Но Зырянский закричал с полным правом на гнев и ответственность:
— Товарищ заведующий! Нельзя иначе! Ведь на Воленко скажут!
Захаров опешил, посмотрел на Воленко, сидящего в углу дивана, и махнул рукой.
— Хорошо!
В двери столовой уже билась толпа. Нестеренко стоял против Чернявина и свирепо спрашивал:
— Черт знает что! Почему, отвечай! Кто нас арестовал?
— Не знаю, дежурный бригадир приказал.
— Воленко?
— Не Воленко, Зырянский.
— А где Воленко?
— Не знаю.
— Арестован?
— Не знаю. Кажется, отказался дежурить.
На Зырянского набросились с подобными же вопросами, но Зырянский не такой человек, чтобы заниматься разговорами. Он вошел в столовую, как настоящий диктатор сегодняшнего дня, поднял руку:
— Колонисты! К порядку!
И в полной тишине он объяснил:
— Товарищи! У Воленко ночью украдены серебряные часы Алексея Степановича. Бегунок!
— Есть!
— Передать в цеха: начало работы откладывается на два часа.
— Есть!
В подавленном, молчаливом отчаянии колонисты смотрели на дежурного бригадира.
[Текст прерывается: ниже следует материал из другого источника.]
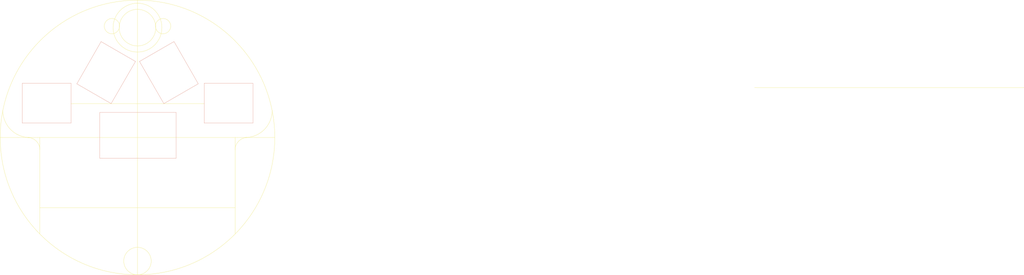
<source format=kicad_pcb>
(kicad_pcb (version 20171130) (host pcbnew 5.1.5-52549c5~84~ubuntu18.04.1)

  (general
    (thickness 1.6)
    (drawings 37)
    (tracks 0)
    (zones 0)
    (modules 0)
    (nets 1)
  )

  (page A4)
  (layers
    (0 F.Cu signal)
    (31 B.Cu signal)
    (32 B.Adhes user)
    (33 F.Adhes user)
    (34 B.Paste user)
    (35 F.Paste user)
    (36 B.SilkS user)
    (37 F.SilkS user)
    (38 B.Mask user)
    (39 F.Mask user)
    (40 Dwgs.User user)
    (41 Cmts.User user)
    (42 Eco1.User user)
    (43 Eco2.User user)
    (44 Edge.Cuts user)
    (45 Margin user)
    (46 B.CrtYd user)
    (47 F.CrtYd user)
    (48 B.Fab user)
    (49 F.Fab user)
  )

  (setup
    (last_trace_width 0.25)
    (trace_clearance 0.2)
    (zone_clearance 0.508)
    (zone_45_only no)
    (trace_min 0.2)
    (via_size 0.8)
    (via_drill 0.4)
    (via_min_size 0.4)
    (via_min_drill 0.3)
    (uvia_size 0.3)
    (uvia_drill 0.1)
    (uvias_allowed no)
    (uvia_min_size 0.2)
    (uvia_min_drill 0.1)
    (edge_width 0.05)
    (segment_width 0.2)
    (pcb_text_width 0.3)
    (pcb_text_size 1.5 1.5)
    (mod_edge_width 0.12)
    (mod_text_size 1 1)
    (mod_text_width 0.15)
    (pad_size 1.524 1.524)
    (pad_drill 0.762)
    (pad_to_mask_clearance 0.051)
    (solder_mask_min_width 0.25)
    (aux_axis_origin 0 0)
    (visible_elements FFFFFF7F)
    (pcbplotparams
      (layerselection 0x010fc_ffffffff)
      (usegerberextensions false)
      (usegerberattributes false)
      (usegerberadvancedattributes false)
      (creategerberjobfile false)
      (excludeedgelayer true)
      (linewidth 0.100000)
      (plotframeref false)
      (viasonmask false)
      (mode 1)
      (useauxorigin false)
      (hpglpennumber 1)
      (hpglpenspeed 20)
      (hpglpendiameter 15.000000)
      (psnegative false)
      (psa4output false)
      (plotreference true)
      (plotvalue true)
      (plotinvisibletext false)
      (padsonsilk false)
      (subtractmaskfromsilk false)
      (outputformat 1)
      (mirror false)
      (drillshape 1)
      (scaleselection 1)
      (outputdirectory ""))
  )

  (net 0 "")

  (net_class Default "This is the default net class."
    (clearance 0.2)
    (trace_width 0.25)
    (via_dia 0.8)
    (via_drill 0.4)
    (uvia_dia 0.3)
    (uvia_drill 0.1)
  )

  (gr_line (start 155.6512 91.7956) (end 155.6512 106.7956) (layer B.SilkS) (width 0.12) (tstamp 5DE2B5C3))
  (gr_line (start 130.6488 106.8148) (end 155.6488 106.8148) (layer B.SilkS) (width 0.12) (tstamp 5DE2B5AE))
  (gr_line (start 130.6488 91.8148) (end 130.6488 106.8148) (layer B.SilkS) (width 0.12))
  (gr_line (start 130.6488 91.7956) (end 155.6488 91.7956) (layer B.SilkS) (width 0.12))
  (gr_line (start 123.1392 82.3976) (end 131.064 68.58) (layer B.SilkS) (width 0.12) (tstamp 5DE2B4A1))
  (gr_line (start 134.366 88.9) (end 142.3416 75.0824) (layer B.SilkS) (width 0.12) (tstamp 5DE2B358))
  (gr_line (start 131.064 68.58) (end 142.3416 75.0824) (layer B.SilkS) (width 0.12) (tstamp 5DE2B357))
  (gr_line (start 123.0884 82.3976) (end 134.366 88.9) (layer B.SilkS) (width 0.12) (tstamp 5DE2B356))
  (gr_line (start 154.9908 68.58) (end 162.9156 82.3976) (layer B.SilkS) (width 0.12) (tstamp 5DE2B310))
  (gr_line (start 143.6624 75.0824) (end 154.94 68.58) (layer B.SilkS) (width 0.12) (tstamp 5DE2B272))
  (gr_line (start 143.6624 75.0824) (end 151.638 88.9) (layer B.SilkS) (width 0.12) (tstamp 5DE2B20E))
  (gr_line (start 151.638 88.9) (end 162.9156 82.3976) (layer B.SilkS) (width 0.12))
  (gr_line (start 121.2215 88.9) (end 164.9095 88.9) (layer F.SilkS) (width 0.12))
  (gr_circle (center 134.62 63.5) (end 137.12 63.5) (layer F.SilkS) (width 0.12) (tstamp 5DE2B064))
  (gr_circle (center 151.384 63.5) (end 153.884 63.5) (layer F.SilkS) (width 0.12))
  (gr_circle (center 143 64) (end 151 64) (layer F.SilkS) (width 0.12))
  (gr_circle (center 143 140.5) (end 147.5 140.5) (layer F.SilkS) (width 0.12))
  (gr_circle (center 143 64) (end 149 64) (layer F.SilkS) (width 0.12))
  (gr_line (start 105.23 82.25) (end 121.23 82.25) (layer B.SilkS) (width 0.12) (tstamp 5DE27D52))
  (gr_line (start 105.23 95.25) (end 121.23 95.25) (layer B.SilkS) (width 0.12))
  (gr_line (start 164.86 82.25) (end 180.8215 82.25) (layer B.SilkS) (width 0.12) (tstamp 5DE27BA8))
  (gr_line (start 180.86 82.25) (end 180.86 95.25) (layer B.SilkS) (width 0.12) (tstamp 5DE27BA7))
  (gr_line (start 164.86 82.25) (end 164.86 95.25) (layer B.SilkS) (width 0.12) (tstamp 5DE27BA6))
  (gr_line (start 164.86 95.25) (end 180.86 95.25) (layer B.SilkS) (width 0.12) (tstamp 5DE27BA5))
  (gr_line (start 121.23 82.25) (end 121.23 95.25) (layer B.SilkS) (width 0.12) (tstamp 5DE27B7D))
  (gr_line (start 105.23 82.25) (end 105.23 95.25) (layer B.SilkS) (width 0.12) (tstamp 5DE27B31))
  (gr_line (start 345.2495 83.6295) (end 433.5145 83.6295) (layer F.SilkS) (width 0.12) (tstamp 5DE27916))
  (gr_arc (start 179.006499 104.012999) (end 178.943 100.0125) (angle -89.09061932) (layer F.SilkS) (width 0.12) (tstamp 5DE27443))
  (gr_arc (start 106.9975 104.013) (end 110.997999 103.949501) (angle -89.09061932) (layer F.SilkS) (width 0.12))
  (gr_arc (start 178.2845 91.1625) (end 178.2845 100.0125) (angle -90) (layer F.SilkS) (width 0.12) (tstamp 5DE27322))
  (gr_arc (start 107.7195 91.1625) (end 98.8695 91.1625) (angle -90) (layer F.SilkS) (width 0.12))
  (gr_line (start 175 100) (end 175 131.6) (layer F.SilkS) (width 0.12) (tstamp 5DE2B2E5))
  (gr_line (start 111 100) (end 111 131.6) (layer F.SilkS) (width 0.12))
  (gr_line (start 111 123) (end 175 123) (layer F.SilkS) (width 0.12))
  (gr_line (start 98 100) (end 188 100) (layer F.SilkS) (width 0.12))
  (gr_line (start 143 55) (end 143 145) (layer F.SilkS) (width 0.12))
  (gr_circle (center 143 100) (end 188 100) (layer F.SilkS) (width 0.12))

)

</source>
Зырянский стал на стул. Было видно по его лицу, что только повязка дежурного спасает Зырянского от безудержного ругательного крика, от ярости и злобы.
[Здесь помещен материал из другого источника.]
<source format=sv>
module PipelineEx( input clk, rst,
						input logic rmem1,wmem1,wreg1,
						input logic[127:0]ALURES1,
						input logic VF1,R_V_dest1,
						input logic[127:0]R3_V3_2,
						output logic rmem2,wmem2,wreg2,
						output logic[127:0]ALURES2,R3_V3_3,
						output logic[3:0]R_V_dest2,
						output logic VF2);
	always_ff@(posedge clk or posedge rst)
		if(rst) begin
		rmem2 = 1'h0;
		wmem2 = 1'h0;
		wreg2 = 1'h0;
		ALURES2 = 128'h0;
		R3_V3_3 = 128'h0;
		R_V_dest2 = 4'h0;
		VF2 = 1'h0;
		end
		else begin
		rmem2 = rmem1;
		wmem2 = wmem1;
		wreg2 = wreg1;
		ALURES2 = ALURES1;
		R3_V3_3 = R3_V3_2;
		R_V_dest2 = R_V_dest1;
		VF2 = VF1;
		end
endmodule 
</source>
— Надо повальный обыск! Ваше согласие! Голосую…
— Какие там голосования!
— О чем спрашивать!
— Скорее!
— Давай! Давай!
— Замолчать! — закричал Зырянский.
— Бригадиры! Сюда! Четвертая бригада, обыскать бригадиров. Остальные, отступить!
Хоть и все согласились на обыск, а краснели и бригадиры, и члены четвертой бригады, когда на глазах у всей колонии зашарили пацаньи руки в в карманах, за поясами, в снятых ботинках. Но молча хмурились колонисты, молча подставляли бока; нужно отвечать всем за того, кто еще не открытый, притаившийся здесь же в столовой, возмущающийся вместе со всеми, — с какой-то черной целью — неужели из-за денег? — регулярно сбрасывал на голову колонии им. Первого мая целые обвалы горя.